Filesystem Size Used Avail Use% Mounted on
/dev/sda1 20T 10T 10T 50% /bigdata
/dev/sdb1 20T 10T 10T 50% /bigdata/fgdata
# 磁盘IO
Device rrqm/s wrqm/s r/s w/s rMB/s wMB/s %util
sda 0.00 10.00 50.00 100.00 5.00 10.00 85.00
sdb 0.00 5.00 30.00 50.00 3.00 5.00 60.00
# 网络状态
Kernel Interface table
Iface MTU RX-OK RX-ERR RX-DRP RX-OVR TX-OK TX-ERR TX-DRP TX-OVR Flg
eth0 1500 10000000 0 0 0 5000000 0 0 0 BMRU
3.4 日志巡检分析
3.4.1 NameNode日志巡检
grep -E “ERROR|FATAL” /bigdata/app/hadoop/logs/hadoop-hdfs-namenode-fgedu01.log | tail -20
# NameNode告警日志巡检
grep “WARN” /bigdata/app/hadoop/logs/hadoop-hdfs-namenode-fgedu01.log | tail -20
2024-01-17 10:00:00,000 ERROR namenode.NameNode: Failed to load image from /bigdata/fgdata/namenode/current
2024-01-17 10:00:05,000 FATAL namenode.NameNode: Exiting due to unrecoverable error
# 告警日志
2024-01-17 10:00:00,000 WARN namenode.NameNode: Slow block report from DataNode fgedu03:9866
2024-01-17 10:00:05,000 WARN hdfs.server.blockmanagement.BlockManager: Block blk_1073741825 has corrupt replicas
3.4.2 ResourceManager日志巡检
grep -E “ERROR|FATAL” /bigdata/app/hadoop/logs/yarn-resourcemanager-fgedu01.log | tail -20
# ResourceManager告警日志巡检
grep “WARN” /bigdata/app/hadoop/logs/yarn-resourcemanager-fgedu01.log | tail -20
2024-01-17 10:00:00,000 ERROR resourcemanager.ResourceManager: Failed to recover applications
2024-01-17 10:00:05,000 FATAL resourcemanager.ResourceManager: Exiting due to unrecoverable error
# 告警日志
2024-01-17 10:00:00,000 WARN resourcemanager.RMAppManager: Application application_1705473600000_0001 failed
2024-01-17 10:00:05,000 WARN resourcemanager.ResourceManager: NodeManager fgedu05:8041 disconnected
Part04-生产案例与实战讲解
4.1 自动化巡检脚本案例
自动化巡检脚本可以提高运维效率。更多视频教程www.fgedu.net.cn
# daily_check.sh
# from:www.itpux.com.qq113257174.wx:itpux-com
# web: http://www.fgedu.net.cn
# Hadoop集群日常巡检脚本
LOG_FILE=”/bigdata/logs/daily_check_$(date +%Y%m%d).log”

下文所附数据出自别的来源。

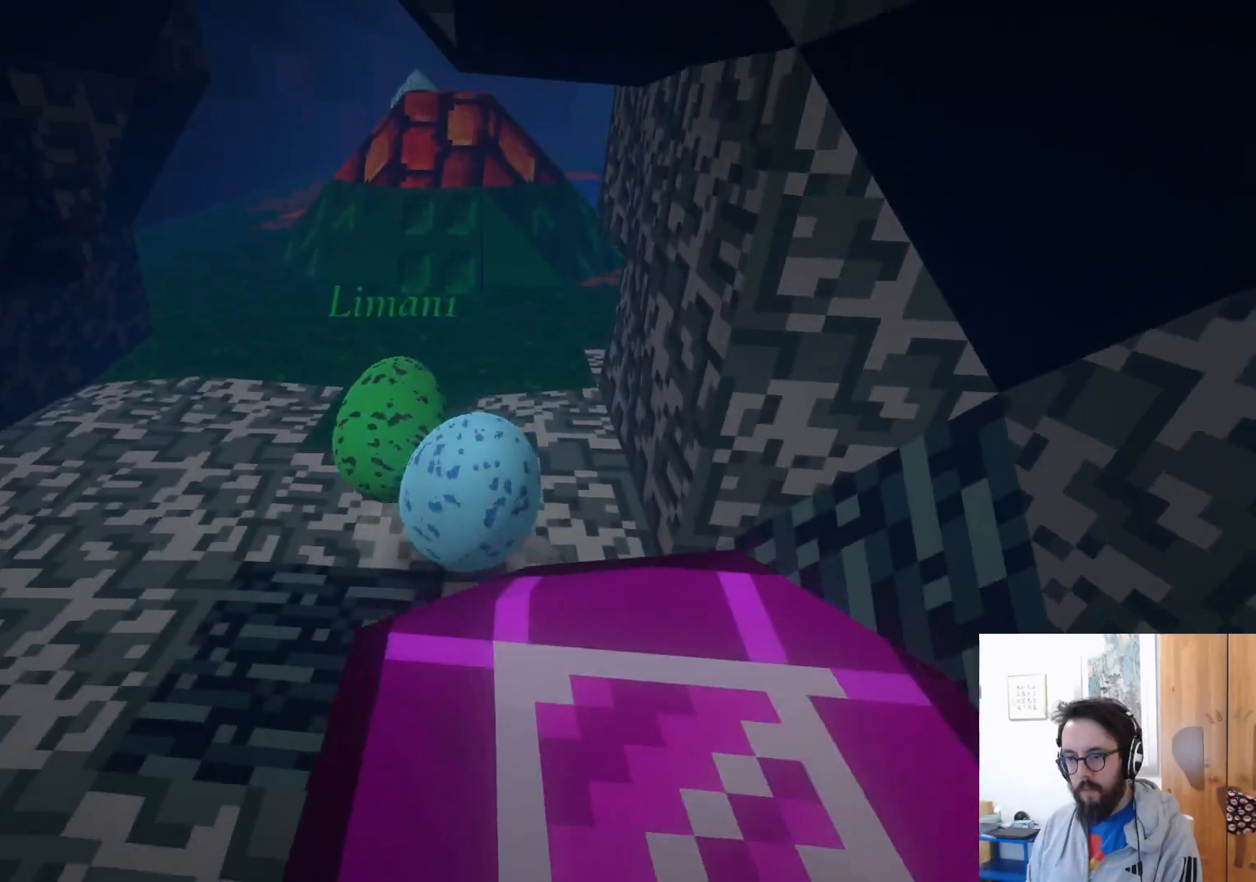
{"dt_ms": 1000, "buttons": [], "left_stick": "down-left", "right_stick": "center", "events": [[17, "left_stick", "down-left"], [434, "left_stick", "center"], [517, "left_stick", "down"], [900, "left_stick", "down-left"]]}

ALERT_EMAIL=”admin@fgedu.net.cn”
echo “=== Hadoop Cluster Daily Check ===” > ${LOG_FILE}
echo “Date: $(date)” >> ${LOG_FILE}
# 1. HDFS巡检
echo “=== HDFS Check ===” >> ${LOG_FILE}
LIVE_NODES=$(hdfs dfsadmin -report | grep “Live datanodes” | awk ‘{print $3}’)
DEAD_NODES=$(hdfs dfsadmin -report | grep “Dead datanodes” | awk ‘{print $3}’)

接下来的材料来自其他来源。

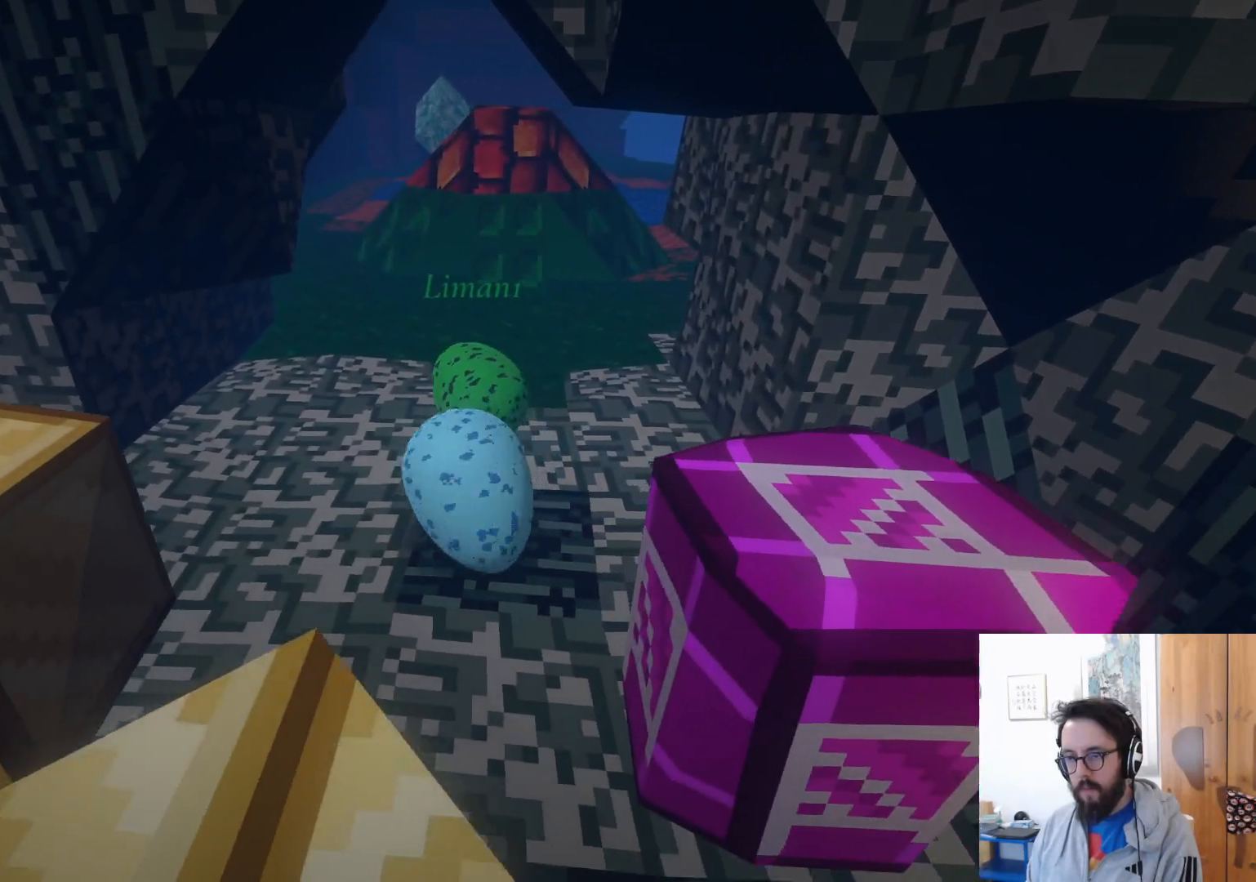
{"dt_ms": 500, "buttons": [], "left_stick": "right", "right_stick": "down-right", "events": [[200, "left_stick", "center"], [267, "left_stick", "right"], [300, "right_stick", "down-right"]]}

MISSING_BLOCKS=$(hdfs dfsadmin -report | grep “Missing blocks” | awk ‘{print $3}’)
echo “Live Nodes: ${LIVE_NODES}” >> ${LOG_FILE}
echo “Dead Nodes: ${DEAD_NODES}” >> ${LOG_FILE}
echo “Missing Blocks: ${MISSING_BLOCKS}” >> ${LOG_FILE}
if [ ${DEAD_NODES} -gt 0 ] || [ ${MISSING_BLOCKS} -gt 0 ]; then
echo “ALERT: HDFS has issues!” >> ${LOG_FILE}
mail -s “HDFS Alert” ${ALERT_EMAIL} < ${LOG_FILE}
fi
# 2. YARN巡检
echo “=== YARN Check ===” >> ${LOG_FILE}
RUNNING_NODES=$(yarn node -list | grep “RUNNING” | wc -l)
UNHEALTHY_NODES=$(yarn node -list -states UNHEALTHY | grep “UNHEALTHY” | wc -l)
echo “Running Nodes: ${RUNNING_NODES}” >> ${LOG_FILE}
echo “Unhealthy Nodes: ${UNHEALTHY_NODES}” >> ${LOG_FILE}
if [ ${UNHEALTHY_NODES} -gt 0 ]; then
echo “ALERT: YARN has unhealthy nodes!” >> ${LOG_FILE}
mail -s “YARN Alert” ${ALERT_EMAIL} < ${LOG_FILE}
fi
# 3. 系统资源巡检
echo “=== System Resource Check ===” >> ${LOG_FILE}
CPU_USAGE=$(top -bn1 | grep “Cpu(s)” | awk ‘{print $2}’)
MEM_USAGE=$(free | grep Mem | awk ‘{printf “%.1f”, $3/$2 * 100.0}’)
DISK_USAGE=$(df -h /bigdata | tail -1 | awk ‘{print $5}’)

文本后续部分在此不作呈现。